**Exercise data**
BEGIN

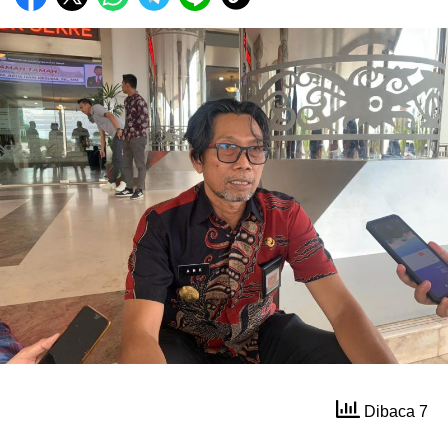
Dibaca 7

END
BEGIN

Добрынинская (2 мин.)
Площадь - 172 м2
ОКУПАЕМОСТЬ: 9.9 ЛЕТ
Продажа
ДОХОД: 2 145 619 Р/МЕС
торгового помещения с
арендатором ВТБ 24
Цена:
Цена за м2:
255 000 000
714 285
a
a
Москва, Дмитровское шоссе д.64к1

END

**Exercise**
In the entries above, find the line with "арендатором ВТБ 24" and the line with "Москва, Дмитровское шоссе д.64к1", then restate word for word both of them and every line between, with nothing more.

**Answer section**
арендатором ВТБ 24
Цена:
Цена за м2:
255 000 000
714 285
a
a
Москва, Дмитровское шоссе д.64к1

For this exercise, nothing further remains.